Supplied records:
Content starts
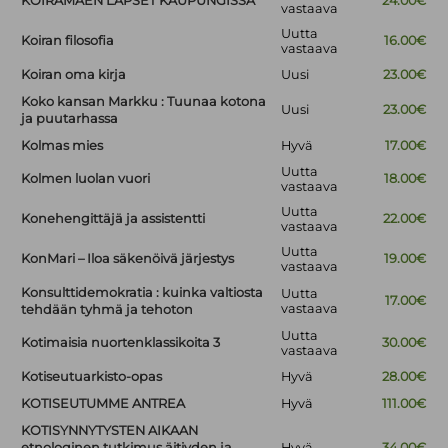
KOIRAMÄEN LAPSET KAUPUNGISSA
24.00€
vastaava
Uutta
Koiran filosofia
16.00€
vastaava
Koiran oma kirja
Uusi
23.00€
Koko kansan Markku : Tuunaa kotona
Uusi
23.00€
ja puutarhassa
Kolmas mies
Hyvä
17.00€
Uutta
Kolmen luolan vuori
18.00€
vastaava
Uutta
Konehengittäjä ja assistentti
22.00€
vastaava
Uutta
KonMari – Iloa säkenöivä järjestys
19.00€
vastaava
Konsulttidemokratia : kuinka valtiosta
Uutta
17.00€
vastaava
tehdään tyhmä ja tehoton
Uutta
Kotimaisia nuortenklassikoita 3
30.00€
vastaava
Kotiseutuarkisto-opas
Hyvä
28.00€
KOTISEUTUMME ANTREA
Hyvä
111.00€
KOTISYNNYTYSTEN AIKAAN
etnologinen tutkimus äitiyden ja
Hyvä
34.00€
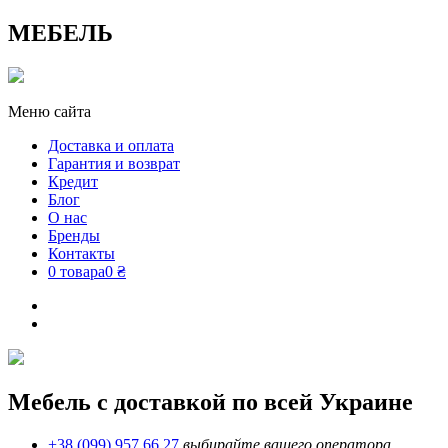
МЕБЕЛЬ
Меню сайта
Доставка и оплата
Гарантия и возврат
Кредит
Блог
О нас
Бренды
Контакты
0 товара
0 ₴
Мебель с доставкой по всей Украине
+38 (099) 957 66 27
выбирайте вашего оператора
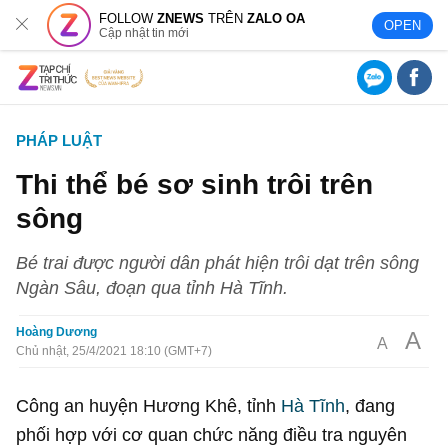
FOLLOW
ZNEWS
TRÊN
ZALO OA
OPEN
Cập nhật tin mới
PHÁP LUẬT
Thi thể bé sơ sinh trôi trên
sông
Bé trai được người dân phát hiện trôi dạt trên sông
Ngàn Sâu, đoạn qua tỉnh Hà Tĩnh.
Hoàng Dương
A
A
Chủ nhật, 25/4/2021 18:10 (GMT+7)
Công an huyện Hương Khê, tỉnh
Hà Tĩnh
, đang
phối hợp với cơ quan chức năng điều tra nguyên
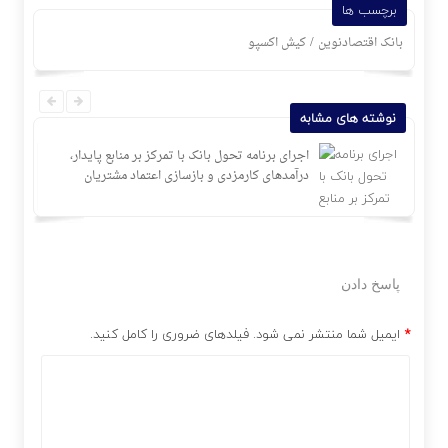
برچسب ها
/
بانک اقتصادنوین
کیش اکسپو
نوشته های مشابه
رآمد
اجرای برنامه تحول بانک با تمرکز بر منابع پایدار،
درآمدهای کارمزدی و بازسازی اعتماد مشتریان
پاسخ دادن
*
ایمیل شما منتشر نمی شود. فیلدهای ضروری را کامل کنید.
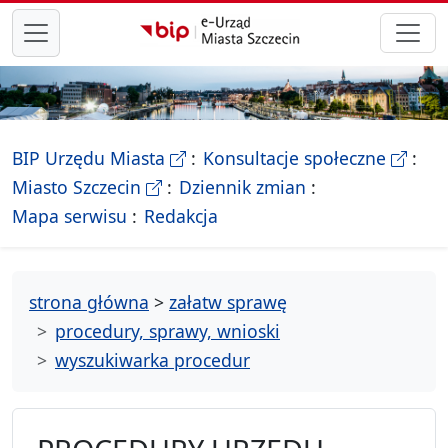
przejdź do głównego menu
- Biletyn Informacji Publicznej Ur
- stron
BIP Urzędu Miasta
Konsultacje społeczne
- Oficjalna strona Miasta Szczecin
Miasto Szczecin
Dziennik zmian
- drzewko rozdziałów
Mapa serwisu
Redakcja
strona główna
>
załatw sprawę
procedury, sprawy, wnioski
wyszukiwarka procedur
Content ends
Content starts
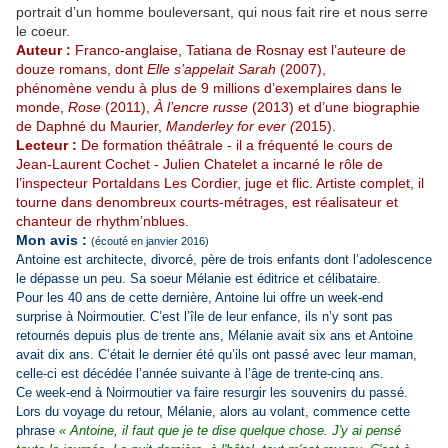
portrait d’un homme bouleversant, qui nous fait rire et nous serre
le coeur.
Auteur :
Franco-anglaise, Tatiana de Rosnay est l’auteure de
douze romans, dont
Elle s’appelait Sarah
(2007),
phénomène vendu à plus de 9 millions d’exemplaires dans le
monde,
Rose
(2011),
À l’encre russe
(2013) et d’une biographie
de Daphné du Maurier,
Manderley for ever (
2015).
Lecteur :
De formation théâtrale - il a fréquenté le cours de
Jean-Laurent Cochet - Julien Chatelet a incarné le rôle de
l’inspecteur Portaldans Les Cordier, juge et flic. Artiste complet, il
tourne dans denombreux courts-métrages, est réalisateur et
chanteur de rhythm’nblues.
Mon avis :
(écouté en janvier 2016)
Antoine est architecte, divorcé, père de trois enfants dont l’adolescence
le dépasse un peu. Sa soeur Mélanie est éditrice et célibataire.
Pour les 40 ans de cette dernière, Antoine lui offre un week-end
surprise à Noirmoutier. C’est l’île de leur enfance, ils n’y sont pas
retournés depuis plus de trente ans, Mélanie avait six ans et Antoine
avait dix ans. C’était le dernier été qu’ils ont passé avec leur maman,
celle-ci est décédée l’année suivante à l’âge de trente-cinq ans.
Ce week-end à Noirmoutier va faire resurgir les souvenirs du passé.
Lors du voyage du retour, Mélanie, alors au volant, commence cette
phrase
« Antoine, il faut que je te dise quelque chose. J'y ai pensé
Content ends
Format the lines of the entries above as a numbered list, starting with the line that contains "KOIRAMÄEN LAPSET KAUPUNGISSA" and going on through the line that contains "KOTISYNNYTYSTEN AIKAAN", both included. Leave out any blank lines.

Written response:
1. KOIRAMÄEN LAPSET KAUPUNGISSA
2. 24.00€
3. vastaava
4. Uutta
5. Koiran filosofia
6. 16.00€
7. vastaava
8. Koiran oma kirja
9. Uusi
10. 23.00€
11. Koko kansan Markku : Tuunaa kotona
12. Uusi
13. 23.00€
14. ja puutarhassa
15. Kolmas mies
16. Hyvä
17. 17.00€
18. Uutta
19. Kolmen luolan vuori
20. 18.00€
21. vastaava
22. Uutta
23. Konehengittäjä ja assistentti
24. 22.00€
25. vastaava
26. Uutta
27. KonMari – Iloa säkenöivä järjestys
28. 19.00€
29. vastaava
30. Konsulttidemokratia : kuinka valtiosta
31. Uutta
32. 17.00€
33. vastaava
34. tehdään tyhmä ja tehoton
35. Uutta
36. Kotimaisia nuortenklassikoita 3
37. 30.00€
38. vastaava
39. Kotiseutuarkisto-opas
40. Hyvä
41. 28.00€
42. KOTISEUTUMME ANTREA
43. Hyvä
44. 111.00€
45. KOTISYNNYTYSTEN AIKAAN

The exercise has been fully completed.